Assigned task: Please reproduce the data exactly and omit the pictures.

Top of Material for this exercise

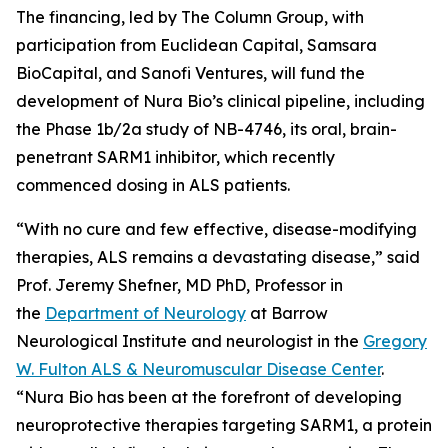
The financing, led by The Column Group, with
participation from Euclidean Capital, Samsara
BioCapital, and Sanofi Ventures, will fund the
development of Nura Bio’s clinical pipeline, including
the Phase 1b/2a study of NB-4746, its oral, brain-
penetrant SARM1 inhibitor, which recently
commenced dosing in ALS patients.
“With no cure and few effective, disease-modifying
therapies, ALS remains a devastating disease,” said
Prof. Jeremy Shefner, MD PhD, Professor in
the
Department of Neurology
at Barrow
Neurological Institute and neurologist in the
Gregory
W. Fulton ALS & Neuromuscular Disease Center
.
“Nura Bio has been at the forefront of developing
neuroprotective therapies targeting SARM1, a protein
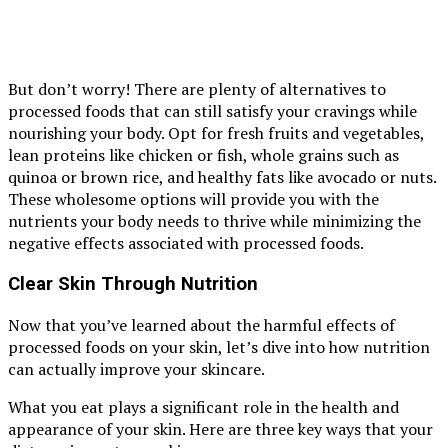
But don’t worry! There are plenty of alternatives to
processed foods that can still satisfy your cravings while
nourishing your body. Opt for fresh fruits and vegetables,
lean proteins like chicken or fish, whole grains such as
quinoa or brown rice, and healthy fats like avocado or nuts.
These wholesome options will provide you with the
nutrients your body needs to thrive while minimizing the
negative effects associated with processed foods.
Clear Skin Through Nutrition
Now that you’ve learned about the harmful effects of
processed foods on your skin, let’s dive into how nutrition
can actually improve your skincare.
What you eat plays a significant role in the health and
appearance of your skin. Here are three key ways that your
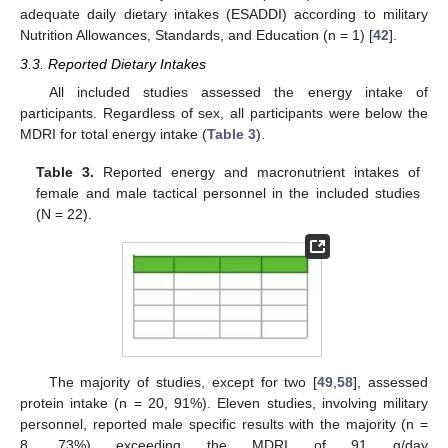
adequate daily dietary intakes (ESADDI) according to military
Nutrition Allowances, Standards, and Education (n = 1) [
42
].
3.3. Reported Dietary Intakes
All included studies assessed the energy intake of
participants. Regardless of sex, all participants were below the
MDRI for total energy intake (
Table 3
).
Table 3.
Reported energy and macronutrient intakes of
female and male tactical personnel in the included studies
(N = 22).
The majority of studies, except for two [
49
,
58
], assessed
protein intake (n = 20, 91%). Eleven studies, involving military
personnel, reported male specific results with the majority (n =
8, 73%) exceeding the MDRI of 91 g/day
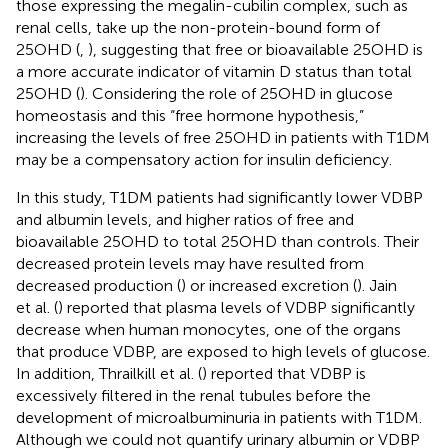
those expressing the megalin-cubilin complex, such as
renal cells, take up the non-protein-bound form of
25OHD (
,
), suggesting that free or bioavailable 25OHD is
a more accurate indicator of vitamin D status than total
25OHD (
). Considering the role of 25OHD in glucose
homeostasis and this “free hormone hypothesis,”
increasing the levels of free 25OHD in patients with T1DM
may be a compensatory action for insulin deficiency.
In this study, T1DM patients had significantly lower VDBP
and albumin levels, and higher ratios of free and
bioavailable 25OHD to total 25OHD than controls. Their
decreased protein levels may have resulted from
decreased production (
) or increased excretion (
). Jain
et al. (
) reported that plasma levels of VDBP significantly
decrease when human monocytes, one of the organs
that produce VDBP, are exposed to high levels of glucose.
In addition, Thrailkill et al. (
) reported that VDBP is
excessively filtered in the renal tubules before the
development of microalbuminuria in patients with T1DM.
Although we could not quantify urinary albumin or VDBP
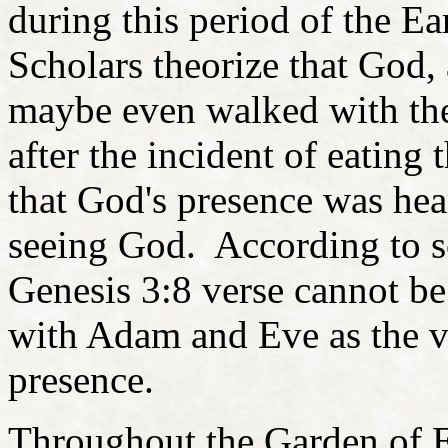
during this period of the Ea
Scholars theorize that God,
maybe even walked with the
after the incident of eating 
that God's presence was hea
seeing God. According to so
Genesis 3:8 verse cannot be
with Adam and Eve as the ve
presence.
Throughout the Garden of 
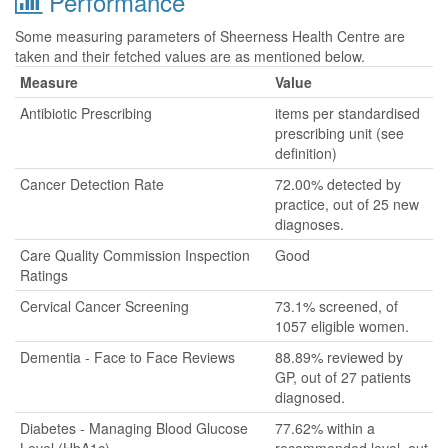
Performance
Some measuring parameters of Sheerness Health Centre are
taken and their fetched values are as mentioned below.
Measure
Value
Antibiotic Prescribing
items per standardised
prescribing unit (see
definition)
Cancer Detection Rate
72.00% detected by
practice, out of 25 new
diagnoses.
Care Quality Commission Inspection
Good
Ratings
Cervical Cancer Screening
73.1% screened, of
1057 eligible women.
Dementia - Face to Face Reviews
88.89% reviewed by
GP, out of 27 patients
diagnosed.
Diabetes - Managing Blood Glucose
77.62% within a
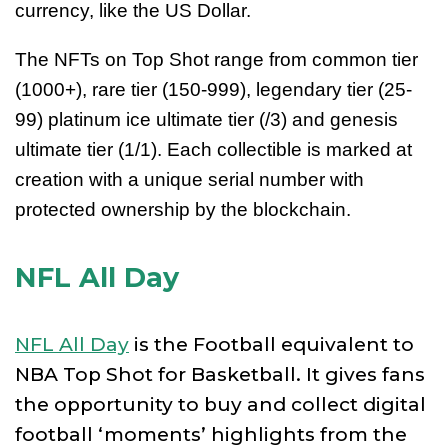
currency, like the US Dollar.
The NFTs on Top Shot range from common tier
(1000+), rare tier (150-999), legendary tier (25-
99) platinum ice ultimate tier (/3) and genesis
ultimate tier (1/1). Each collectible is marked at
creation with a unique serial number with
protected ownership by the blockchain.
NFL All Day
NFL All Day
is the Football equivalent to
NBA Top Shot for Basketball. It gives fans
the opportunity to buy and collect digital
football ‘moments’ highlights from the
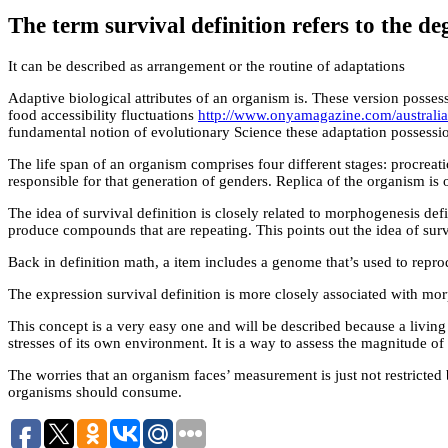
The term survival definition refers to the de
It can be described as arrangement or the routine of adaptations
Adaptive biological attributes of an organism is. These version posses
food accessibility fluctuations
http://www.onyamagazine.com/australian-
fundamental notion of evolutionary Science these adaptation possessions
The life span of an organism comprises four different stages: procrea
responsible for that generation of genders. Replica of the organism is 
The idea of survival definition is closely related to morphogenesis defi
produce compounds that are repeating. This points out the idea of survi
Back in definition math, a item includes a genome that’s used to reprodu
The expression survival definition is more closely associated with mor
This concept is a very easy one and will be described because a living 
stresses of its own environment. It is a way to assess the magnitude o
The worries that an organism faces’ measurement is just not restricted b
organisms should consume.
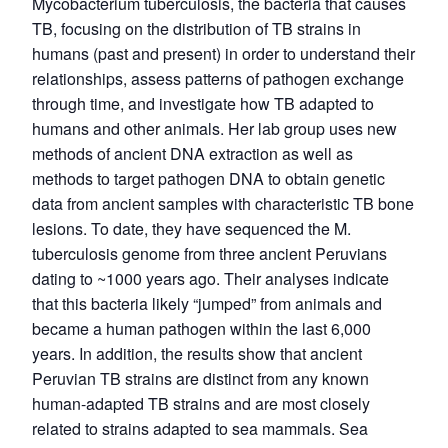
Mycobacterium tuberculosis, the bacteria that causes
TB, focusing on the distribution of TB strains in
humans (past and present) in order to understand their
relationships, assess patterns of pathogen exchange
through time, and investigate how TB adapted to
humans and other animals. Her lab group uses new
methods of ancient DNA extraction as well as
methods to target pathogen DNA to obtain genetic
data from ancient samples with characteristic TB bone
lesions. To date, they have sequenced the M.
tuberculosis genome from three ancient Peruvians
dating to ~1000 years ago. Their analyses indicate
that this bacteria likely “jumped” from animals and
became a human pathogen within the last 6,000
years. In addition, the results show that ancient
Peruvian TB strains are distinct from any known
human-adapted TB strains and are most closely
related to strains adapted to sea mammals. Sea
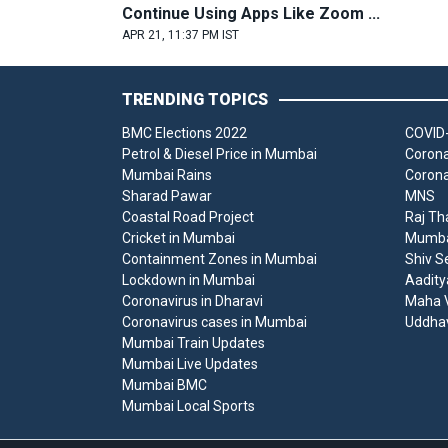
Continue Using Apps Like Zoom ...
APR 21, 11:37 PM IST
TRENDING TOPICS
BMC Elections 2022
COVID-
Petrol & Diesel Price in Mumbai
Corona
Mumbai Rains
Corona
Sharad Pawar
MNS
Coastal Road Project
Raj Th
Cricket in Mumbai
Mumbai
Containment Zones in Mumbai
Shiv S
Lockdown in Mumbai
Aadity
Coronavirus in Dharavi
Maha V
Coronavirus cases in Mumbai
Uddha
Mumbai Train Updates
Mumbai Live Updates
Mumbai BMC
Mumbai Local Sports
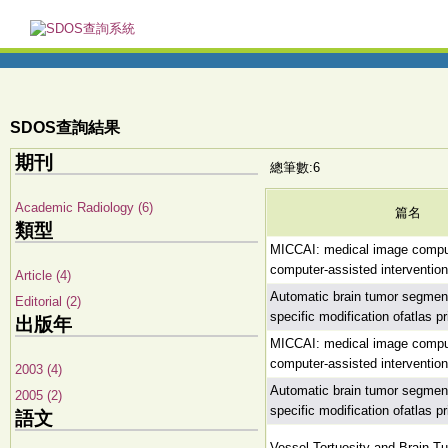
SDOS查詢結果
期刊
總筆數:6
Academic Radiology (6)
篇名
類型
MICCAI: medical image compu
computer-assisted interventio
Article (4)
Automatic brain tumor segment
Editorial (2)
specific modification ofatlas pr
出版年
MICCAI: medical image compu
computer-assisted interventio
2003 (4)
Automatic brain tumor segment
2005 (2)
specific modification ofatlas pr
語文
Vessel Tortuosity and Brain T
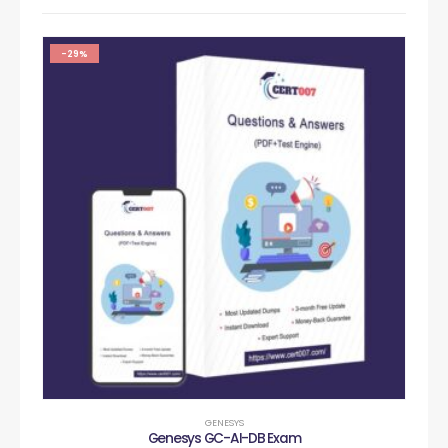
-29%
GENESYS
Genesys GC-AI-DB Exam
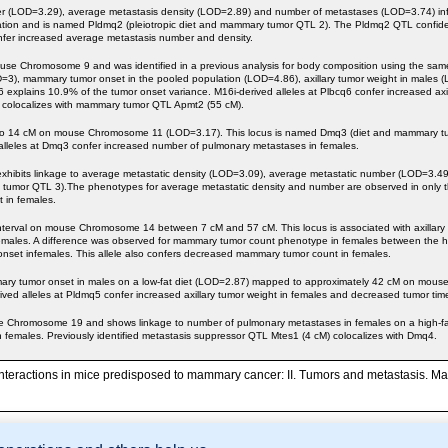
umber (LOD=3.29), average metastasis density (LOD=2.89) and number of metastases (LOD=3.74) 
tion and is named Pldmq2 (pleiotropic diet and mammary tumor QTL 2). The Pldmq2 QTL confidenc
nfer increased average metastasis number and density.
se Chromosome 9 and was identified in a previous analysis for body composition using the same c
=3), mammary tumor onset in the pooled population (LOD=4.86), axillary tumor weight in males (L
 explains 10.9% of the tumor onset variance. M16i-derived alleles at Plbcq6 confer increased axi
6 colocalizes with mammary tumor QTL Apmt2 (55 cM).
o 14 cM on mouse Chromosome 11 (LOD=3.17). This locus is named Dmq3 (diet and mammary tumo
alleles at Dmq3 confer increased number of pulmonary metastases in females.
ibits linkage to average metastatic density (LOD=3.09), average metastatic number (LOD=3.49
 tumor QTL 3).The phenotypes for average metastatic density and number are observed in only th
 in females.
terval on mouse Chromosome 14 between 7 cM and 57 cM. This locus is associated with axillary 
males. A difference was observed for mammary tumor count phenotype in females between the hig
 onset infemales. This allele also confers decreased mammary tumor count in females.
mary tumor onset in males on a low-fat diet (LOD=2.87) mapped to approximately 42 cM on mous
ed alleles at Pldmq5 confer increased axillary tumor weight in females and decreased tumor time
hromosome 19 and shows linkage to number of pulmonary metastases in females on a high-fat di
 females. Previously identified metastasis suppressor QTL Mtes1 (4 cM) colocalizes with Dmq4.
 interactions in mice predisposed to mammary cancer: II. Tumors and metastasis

Bottom of Material for this exercise

Response area:
The financing, led by The Column Group, with
participation from Euclidean Capital, Samsara
BioCapital, and Sanofi Ventures, will fund the
development of Nura Bio’s clinical pipeline, including
the Phase 1b/2a study of NB-4746, its oral, brain-
penetrant SARM1 inhibitor, which recently
commenced dosing in ALS patients.
“With no cure and few effective, disease-modifying
therapies, ALS remains a devastating disease,” said
Prof. Jeremy Shefner, MD PhD, Professor in
the
Department of Neurology
at Barrow
Neurological Institute and neurologist in the
Gregory
W. Fulton ALS & Neuromuscular Disease Center
.
“Nura Bio has been at the forefront of developing
neuroprotective therapies targeting SARM1, a protein
But don’t worry! There are plenty of alternatives to
processed foods that can still satisfy your cravings while
nourishing your body. Opt for fresh fruits and vegetables,
lean proteins like chicken or fish, whole grains such as
quinoa or brown rice, and healthy fats like avocado or nuts.
These wholesome options will provide you with the
nutrients your body needs to thrive while minimizing the
negative effects associated with processed foods.
Clear Skin Through Nutrition
Now that you’ve learned about the harmful effects of
processed foods on your skin, let’s dive into how nutrition
can actually improve your skincare.
What you eat plays a significant role in the health and
appearance of your skin. Here are three key ways that your
adequate daily dietary intakes (ESADDI) according to military
Nutrition Allowances, Standards, and Education (n = 1) [
42
].
3.3. Reported Dietary Intakes
All included studies assessed the energy intake of
participants. Regardless of sex, all participants were below the
MDRI for total energy intake (
Table 3
).
Table 3.
Reported energy and macronutrient intakes of
female and male tactical personnel in the included studies
(N = 22).
The majority of studies, except for two [
49
,
58
], assessed
protein intake (n = 20, 91%). Eleven studies, involving military
personnel, reported male specific results with the majority (n =
8, 73%) exceeding the MDRI of 91 g/day
those expressing the megalin-cubilin complex, such as
renal cells, take up the non-protein-bound form of
25OHD (
,
), suggesting that free or bioavailable 25OHD is
a more accurate indicator of vitamin D status than total
25OHD (
). Considering the role of 25OHD in glucose
homeostasis and this “free hormone hypothesis,”
increasing the levels of free 25OHD in patients with T1DM
may be a compensatory action for insulin deficiency.
In this study, T1DM patients had significantly lower VDBP
and albumin levels, and higher ratios of free and
bioavailable 25OHD to total 25OHD than controls. Their
decreased protein levels may have resulted from
decreased production (
) or increased excretion (
). Jain
et al. (
) reported that plasma levels of VDBP significantly
decrease when human monocytes, one of the organs
that produce VDBP, are exposed to high levels of glucose.
In addition, Thrailkill et al. (
) reported that VDBP is
excessively filtered in the renal tubules before the
development of microalbuminuria in patients with T1DM.
Although we could not quantify urinary albumin or VDBP
during this period of the Ea
Scholars theorize that God,
maybe even walked with the
after the incident of eating 
that God's presence was hea
seeing God. According to so
Genesis 3:8 verse cannot be
with Adam and Eve as the ve
presence.
Throughout the Garden of 
Performance
Some measuring parameters of Sheerness Health Centre are
taken and their fetched values are as mentioned below.
Measure
Value
Antibiotic Prescribing
items per standardised
prescribing unit (see
definition)
Cancer Detection Rate
72.00% detected by
practice, out of 25 new
diagnoses.
Care Quality Commission Inspection
Good
Ratings
Cervical Cancer Screening
73.1% screened, of
1057 eligible women.
Dementia - Face to Face Reviews
88.89% reviewed by
GP, out of 27 patients
diagnosed.
Diabetes - Managing Blood Glucose
77.62% within a
currency, like the US Dollar.
The NFTs on Top Shot range from common tier
(1000+), rare tier (150-999), legendary tier (25-
99) platinum ice ultimate tier (/3) and genesis
ultimate tier (1/1). Each collectible is marked at
creation with a unique serial number with
protected ownership by the blockchain.
NFL All Day
NFL All Day
is the Football equivalent to
NBA Top Shot for Basketball. It gives fans
the opportunity to buy and collect digital
football ‘moments’ highlights from the
The term survival definition refers to the de
It can be described as arrangement or the routine of adaptations
Adaptive biological attributes of an organism is. These version posses
food accessibility fluctuations
http://www.onyamagazine.com/australian-
fundamental notion of evolutionary Science these adaptation possessions
The life span of an organism comprises four different stages: procrea
responsible for that generation of genders. Replica of the organism is 
The idea of survival definition is closely related to morphogenesis defi
produce compounds that are repeating. This points out the idea of survi
Back in definition math, a item includes a genome that’s used to reprodu
The expression survival definition is more closely associated with mor
This concept is a very easy one and will be described because a living 
stresses of its own environment. It is a way to assess the magnitude o
The worries that an organism faces’ measurement is just not restricted b
organisms should consume.
Mycobacterium tuberculosis, the bacteria that causes
TB, focusing on the distribution of TB strains in
humans (past and present) in order to understand their
relationships, assess patterns of pathogen exchange
through time, and investigate how TB adapted to
humans and other animals. Her lab group uses new
methods of ancient DNA extraction as well as
methods to target pathogen DNA to obtain genetic
data from ancient samples with characteristic TB bone
lesions. To date, they have sequenced the M.
tuberculosis genome from three ancient Peruvians
dating to ~1000 years ago. Their analyses indicate
that this bacteria likely “jumped” from animals and
became a human pathogen within the last 6,000
years. In addition, the results show that ancient
Peruvian TB strains are distinct from any known
human-adapted TB strains and are most closely
related to strains adapted to sea mammals. Sea
Continue Using Apps Like Zoom ...
APR 21, 11:37 PM IST
TRENDING TOPICS
BMC Elections 2022
COVID-
Petrol & Diesel Price in Mumbai
Corona
Mumbai Rains
Corona
Sharad Pawar
MNS
Coastal Road Project
Raj Th
Cricket in Mumbai
Mumbai
Containment Zones in Mumbai
Shiv S
Lockdown in Mumbai
Aadity
Coronavirus in Dharavi
Maha V
Coronavirus cases in Mumbai
Uddha
Mumbai Train Updates
Mumbai Live Updates
Mumbai BMC
Mumbai Local Sports
SDOS查詢結果
期刊
總筆數:6
Academic Radiology (6)
篇名
類型
MICCAI: medical image compu
computer-assisted interventio
Article (4)
Automatic brain tumor segment
Editorial (2)
specific modification ofatlas pr
出版年
MICCAI: medical image compu
computer-assisted interventio
2003 (4)
Automatic brain tumor segment
2005 (2)
specific modification ofatlas pr
語文
Vessel Tortuosity and Brain T
-29%
GENESYS
Genesys GC-AI-DB Exam
umber (LOD=3.29), average metastasis density (LOD=2.89) and number of metastases (LOD=3.74) 
tion and is named Pldmq2 (pleiotropic diet and mammary tumor QTL 2). The Pldmq2 QTL confidenc
nfer increased average metastasis number and density.
se Chromosome 9 and was identified in a previous analysis for body composition using the same c
=3), mammary tumor onset in the pooled population (LOD=4.86), axillary tumor weight in males (L
 explains 10.9% of the tumor onset variance. M16i-derived alleles at Plbcq6 confer increased axi
6 colocalizes with mammary tumor QTL Apmt2 (55 cM).
o 14 cM on mouse Chromosome 11 (LOD=3.17). This locus is named Dmq3 (diet and mammary tumo
alleles at Dmq3 confer increased number of pulmonary metastases in females.
ibits linkage to average metastatic density (LOD=3.09), average metastatic number (LOD=3.49
 tumor QTL 3).The phenotypes for average metastatic density and number are observed in only th
 in females.
terval on mouse Chromosome 14 between 7 cM and 57 cM. This locus is associated with axillary 
males. A difference was observed for mammary tumor count phenotype in females between the hig
 onset infemales. This allele also confers decreased mammary tumor count in females.
mary tumor onset in males on a low-fat diet (LOD=2.87) mapped to approximately 42 cM on mous
ed alleles at Pldmq5 confer increased axillary tumor weight in females and decreased tumor time
hromosome 19 and shows linkage to number of pulmonary metastases in females on a high-fat di
 females. Previously identified metastasis suppressor QTL Mtes1 (4 cM) colocalizes with Dmq4.
 interactions in mice predisposed to mammary cancer: II. Tumors and metastasis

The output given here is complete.